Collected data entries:
________
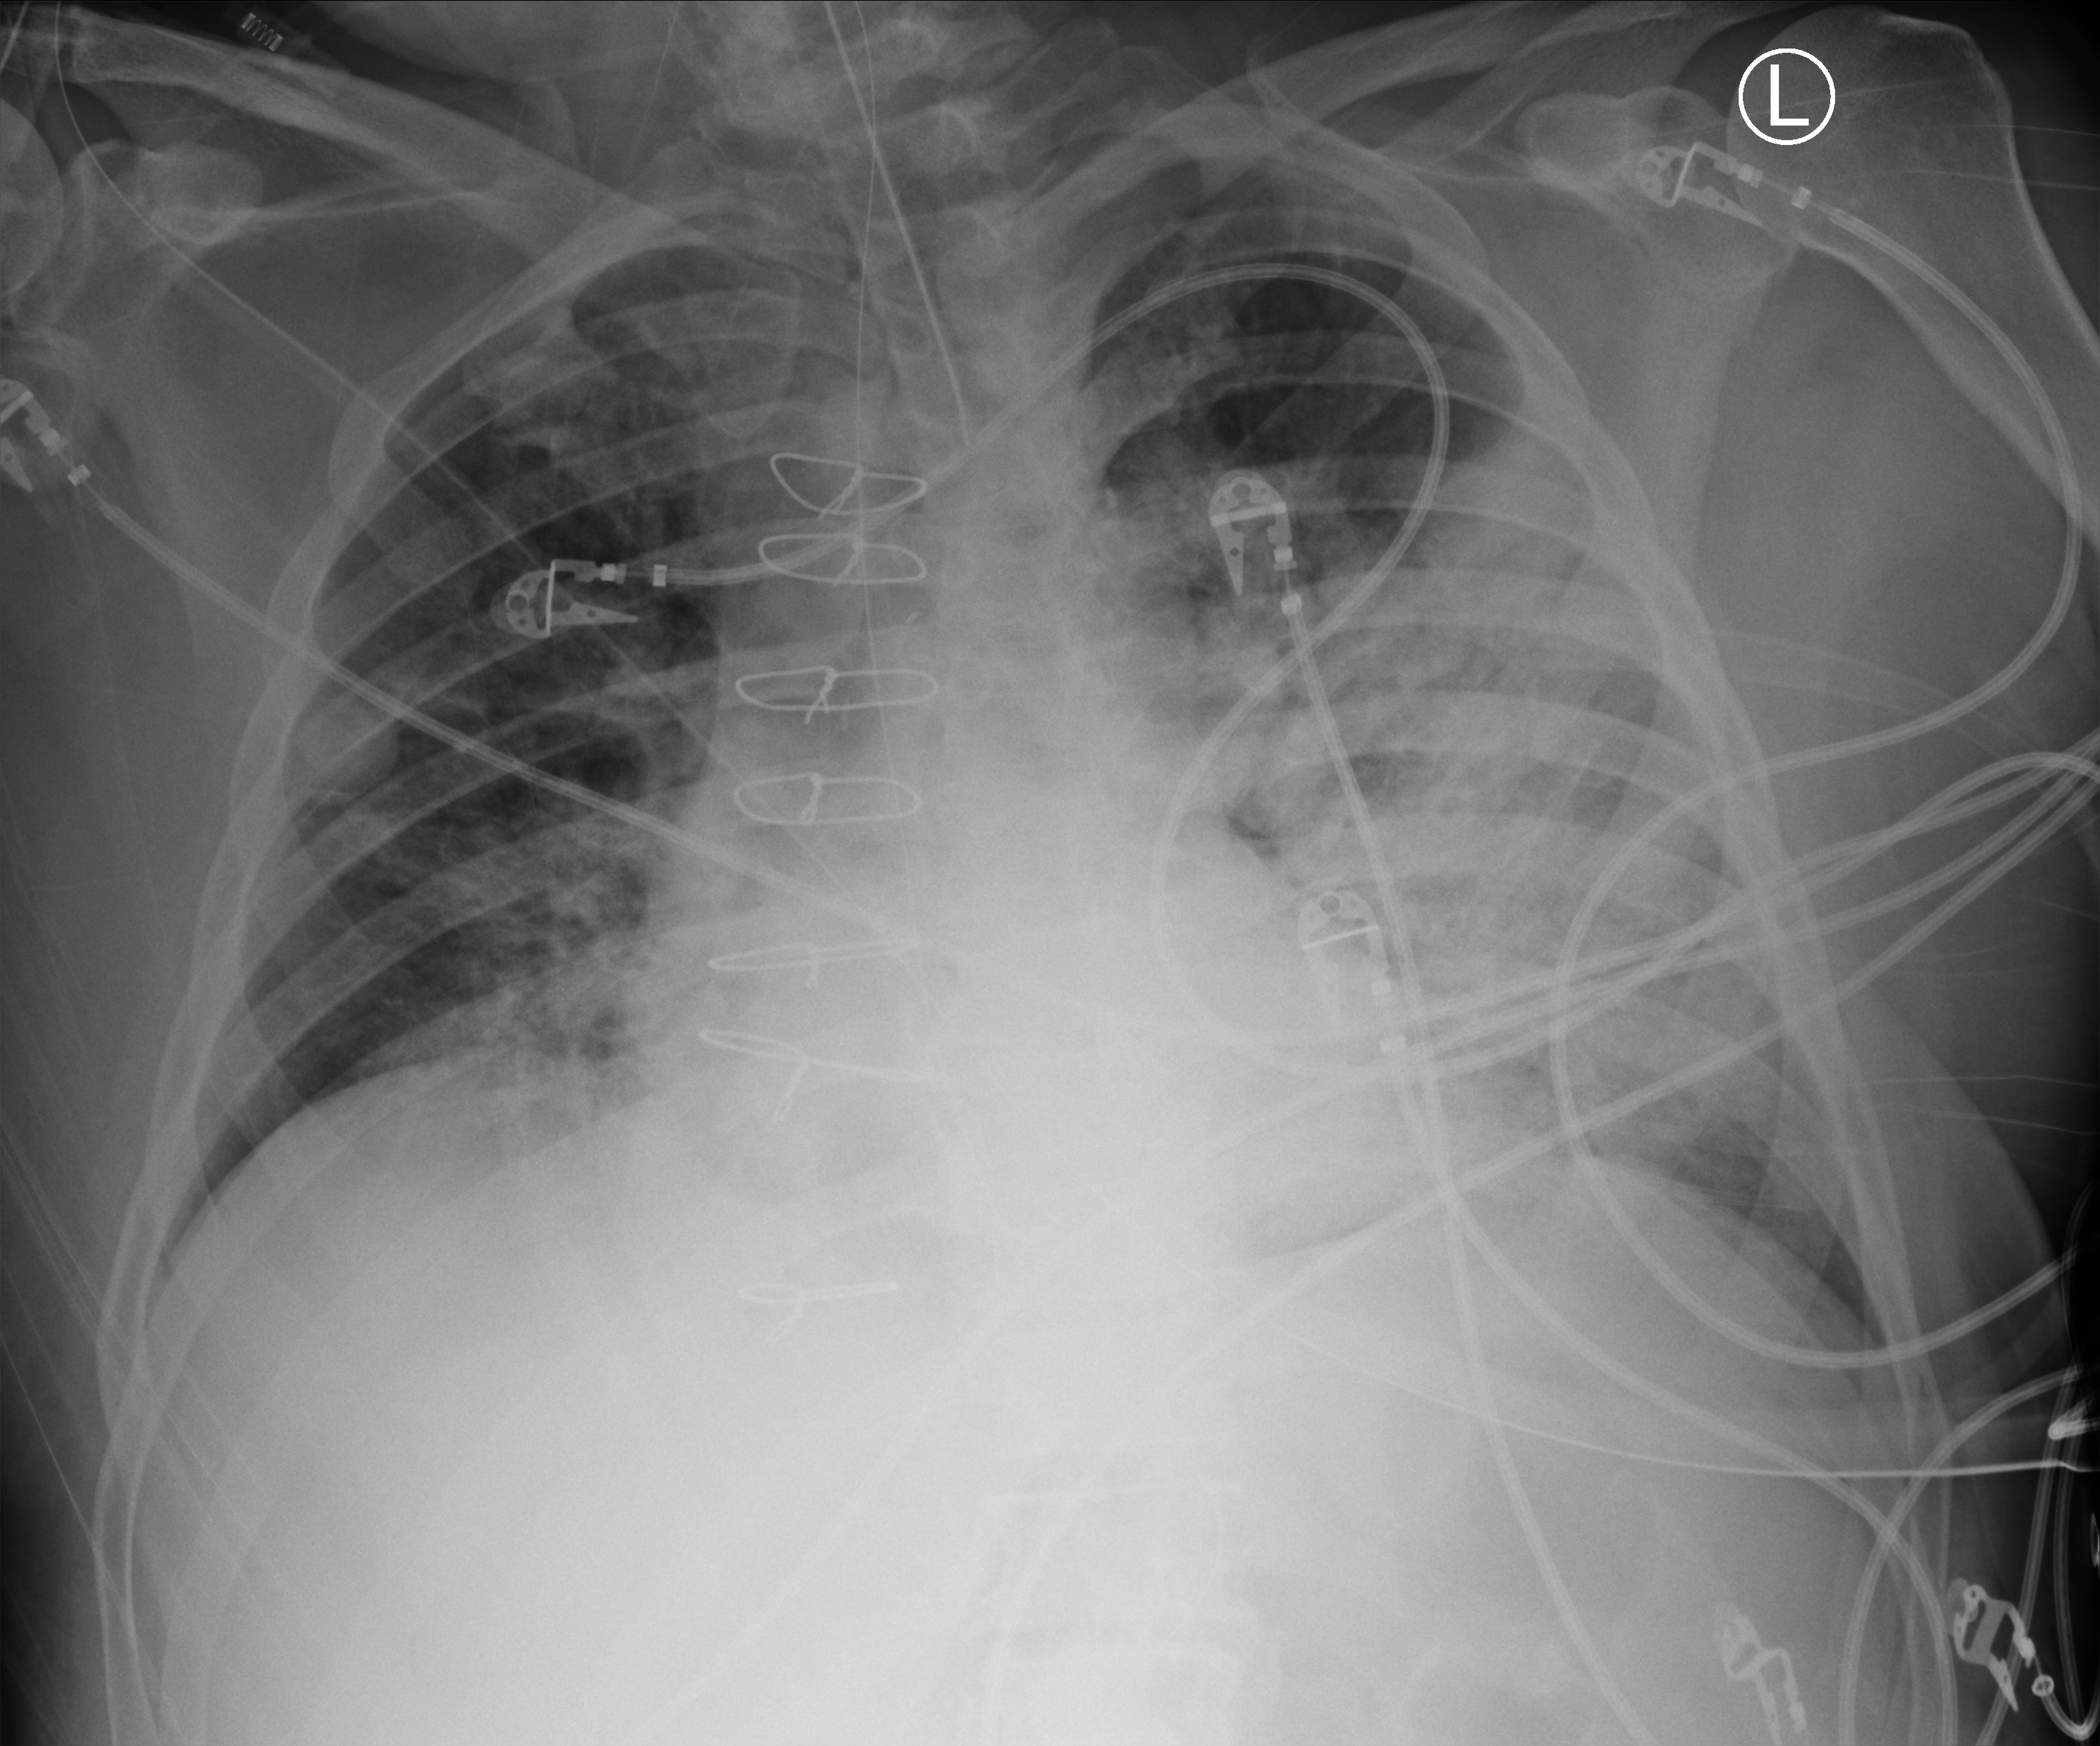
Portable chest radiograph, anteroposterior (AP) projection. Male patient hospitalised with COVID-19, age 60–74 years.
From the hospital-stay record, not from the radiograph (when in the stay this image was taken is not recorded):
- mechanically ventilated during this hospital stay: yes
- length of hospital stay: 44 days
- admitted to intensive care during this hospital stay: yes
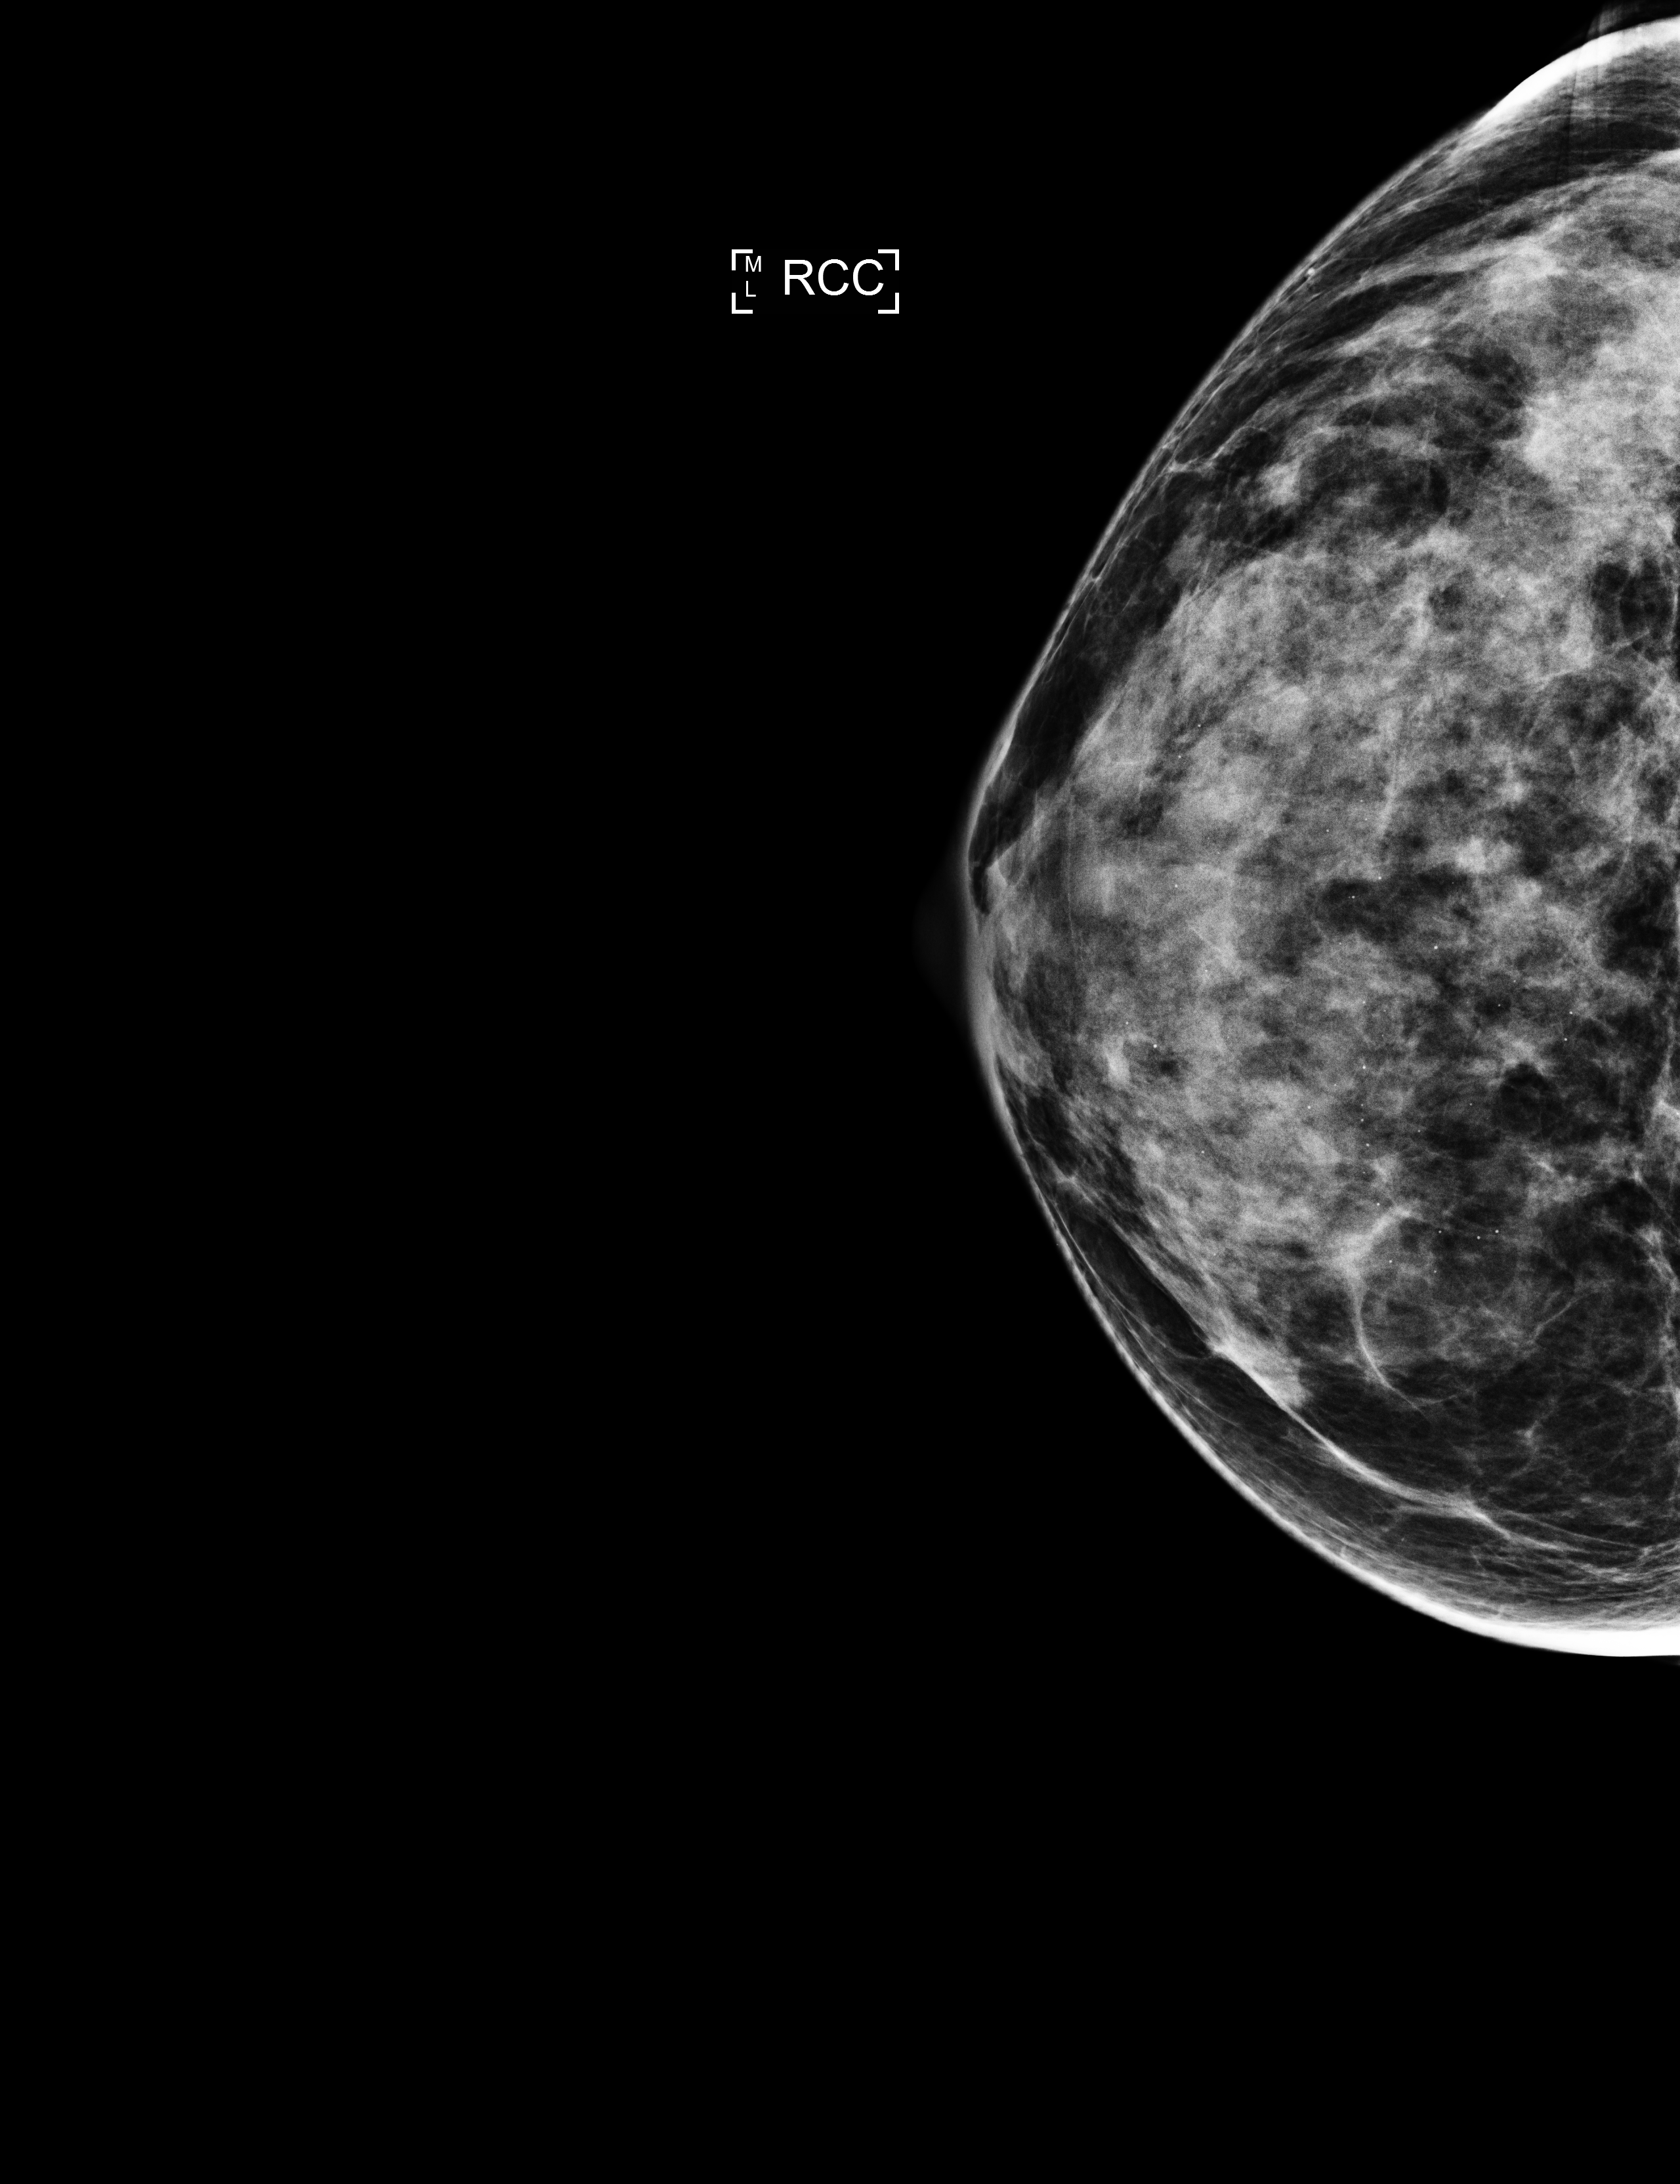
Annual screening mammography examination; compressed breast thickness 51 mm. Patient aged 47 years (female).
Image type: full-field digital mammogram. Breast: right. Projection: cranio-caudal projection.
________
Based on the records above, count the lines in which "during" occurs and provide only the number.

Result of the exercise:
2